Academic Archers co-founder, Dr Nicola Headlam, has some thoughts on the issue of Matt Crawford and just who was behind the wheel...read the introduction to the blog below and download it here.
Can you catch the perpetrator of a hit-and-run in an ego-net?
Dr Nicola Headlam
This blog argues that Social Network Analysis (SNA) can be deployed as an investigative tool –using the hit and run of Matt Crawford in The Archers on 29th October 2017 as a worked example. It explains the context for the incident, proposes that SNA, using graph analysis package YeD, can help in narrowing the field of those who may have deliberately or accidentally run over Matt and that these tools have more in common with the careful approaches of classic detective fiction as espoused by Miss Marple created by Agatha Christie. It suggests that only a few of the tropes of classic detective fiction apply to village law enforcer Harrison Burns and that he may need some help drawing on the methods of Miss Marple but further that a network approach might aid his investigations.
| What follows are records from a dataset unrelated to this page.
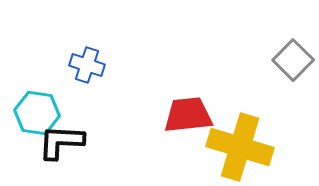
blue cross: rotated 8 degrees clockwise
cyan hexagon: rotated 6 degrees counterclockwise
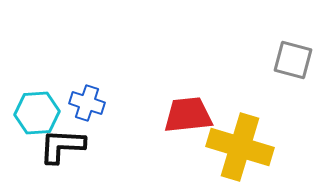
gray square: rotated 30 degrees counterclockwise
blue cross: moved 38 px down
cyan hexagon: rotated 12 degrees counterclockwise
black L-shape: moved 1 px right, 4 px down
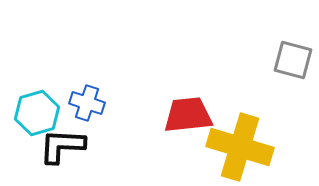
cyan hexagon: rotated 12 degrees counterclockwise
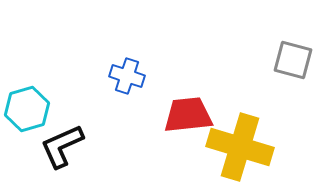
blue cross: moved 40 px right, 27 px up
cyan hexagon: moved 10 px left, 4 px up
black L-shape: rotated 27 degrees counterclockwise
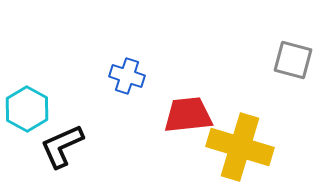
cyan hexagon: rotated 15 degrees counterclockwise
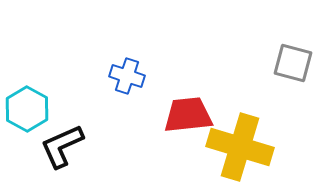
gray square: moved 3 px down
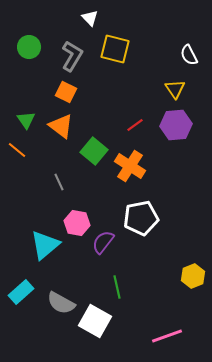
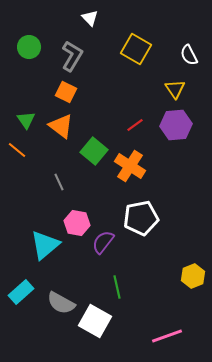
yellow square: moved 21 px right; rotated 16 degrees clockwise
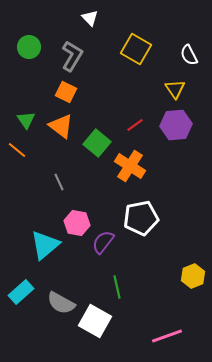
green square: moved 3 px right, 8 px up
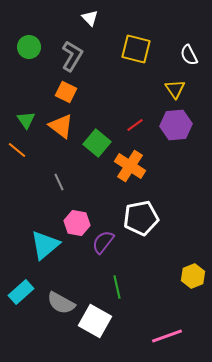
yellow square: rotated 16 degrees counterclockwise
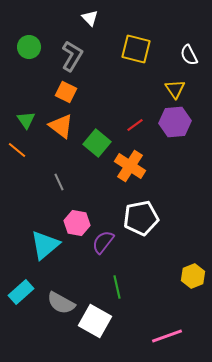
purple hexagon: moved 1 px left, 3 px up
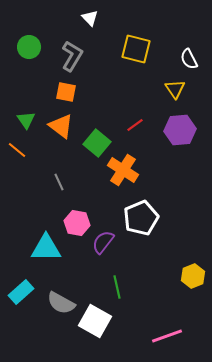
white semicircle: moved 4 px down
orange square: rotated 15 degrees counterclockwise
purple hexagon: moved 5 px right, 8 px down
orange cross: moved 7 px left, 4 px down
white pentagon: rotated 12 degrees counterclockwise
cyan triangle: moved 1 px right, 3 px down; rotated 40 degrees clockwise
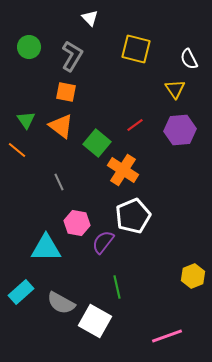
white pentagon: moved 8 px left, 2 px up
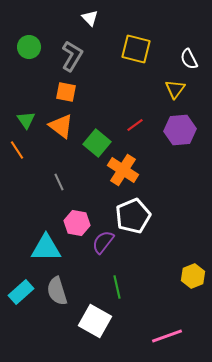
yellow triangle: rotated 10 degrees clockwise
orange line: rotated 18 degrees clockwise
gray semicircle: moved 4 px left, 12 px up; rotated 44 degrees clockwise
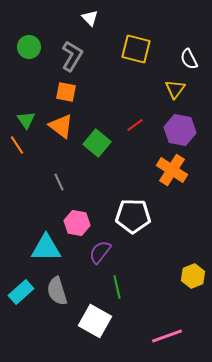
purple hexagon: rotated 16 degrees clockwise
orange line: moved 5 px up
orange cross: moved 49 px right
white pentagon: rotated 24 degrees clockwise
purple semicircle: moved 3 px left, 10 px down
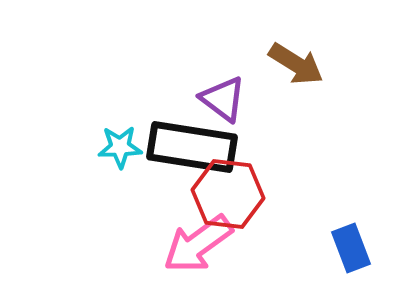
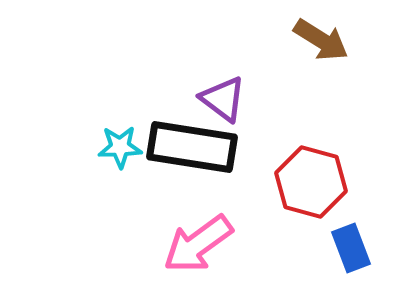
brown arrow: moved 25 px right, 24 px up
red hexagon: moved 83 px right, 12 px up; rotated 8 degrees clockwise
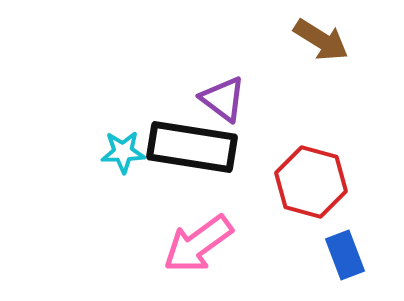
cyan star: moved 3 px right, 5 px down
blue rectangle: moved 6 px left, 7 px down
Using the SNA method of an ego-net focussed on Matt Crawford it explores those with network centrality by both motivation and circumstance and explores four further dimensions for the core characters which may rule them in or out of involvement considering (1) their strength of their connection with matt, (2) whether they are able to drive and with access to a car. (3) Whether they were in the vicinity at the time, and whether through prior behaviours they have demonstrated either (4)untruthfulness or a flexible moral compass.
It concludes that Matt Crawford’s ego-net contains 55 people, from which there is a long list of 29 possibilities and that perpetrator must be from within a defined shortlist of 5 of whom 3 have centrality, motive and opportunity (suggesting intention by the perpetrator) and 2 have only centrality and opportunity (leading to the conclusion that the collision was more genuinely accidental.)